● **WORK REQUIRED**
How many lines in the listing contain the word "time"? Reply with the number alone.

● **RECORDED INFORMATION**
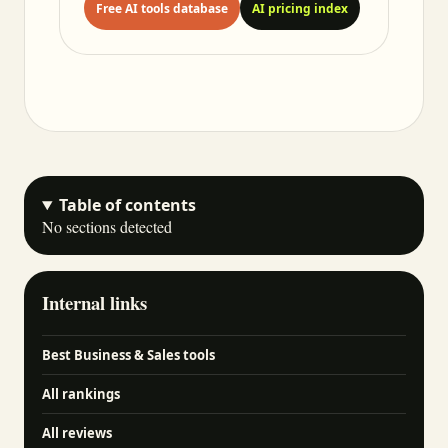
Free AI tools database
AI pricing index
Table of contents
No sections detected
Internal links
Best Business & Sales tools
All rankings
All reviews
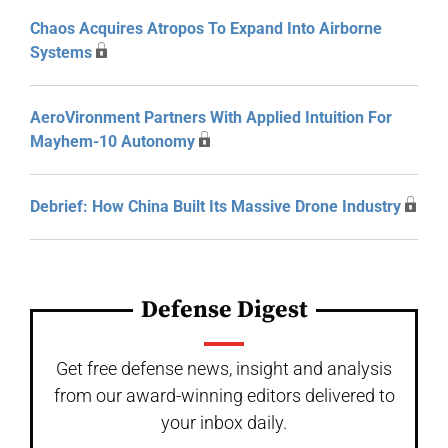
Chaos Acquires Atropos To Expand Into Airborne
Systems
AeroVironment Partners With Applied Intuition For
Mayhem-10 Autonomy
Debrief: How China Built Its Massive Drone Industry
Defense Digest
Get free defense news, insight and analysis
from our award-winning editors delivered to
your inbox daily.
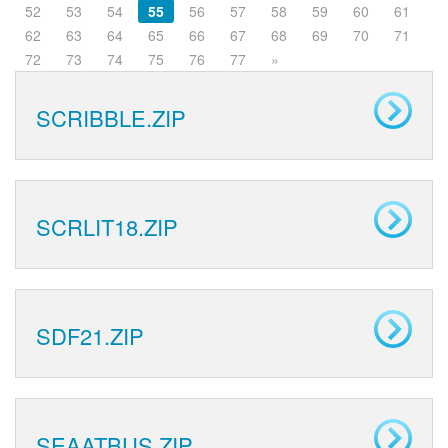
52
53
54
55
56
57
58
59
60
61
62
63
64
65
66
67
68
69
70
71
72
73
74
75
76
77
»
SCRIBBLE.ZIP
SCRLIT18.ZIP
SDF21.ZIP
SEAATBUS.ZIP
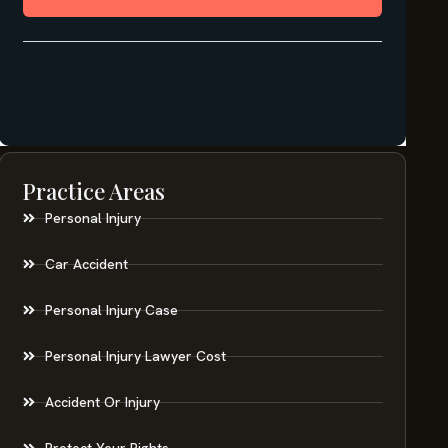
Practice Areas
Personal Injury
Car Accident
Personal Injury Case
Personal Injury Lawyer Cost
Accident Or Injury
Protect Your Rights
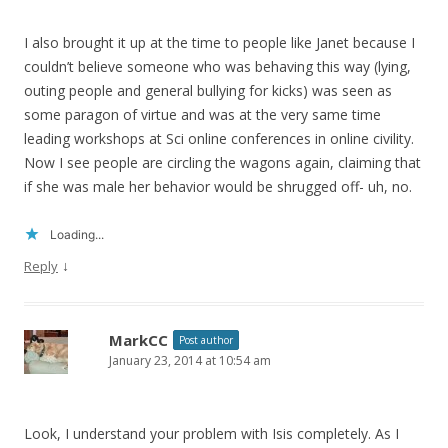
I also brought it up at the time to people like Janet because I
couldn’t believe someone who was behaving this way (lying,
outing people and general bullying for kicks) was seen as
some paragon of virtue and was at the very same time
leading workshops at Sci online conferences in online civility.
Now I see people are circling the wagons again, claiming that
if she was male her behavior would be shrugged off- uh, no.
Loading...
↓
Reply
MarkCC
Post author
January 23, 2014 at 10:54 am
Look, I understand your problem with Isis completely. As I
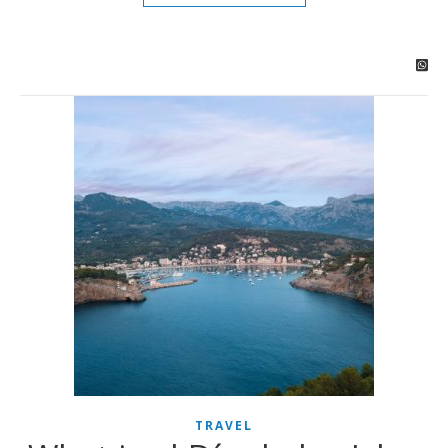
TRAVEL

● **EXERCISE SOLUTION**
2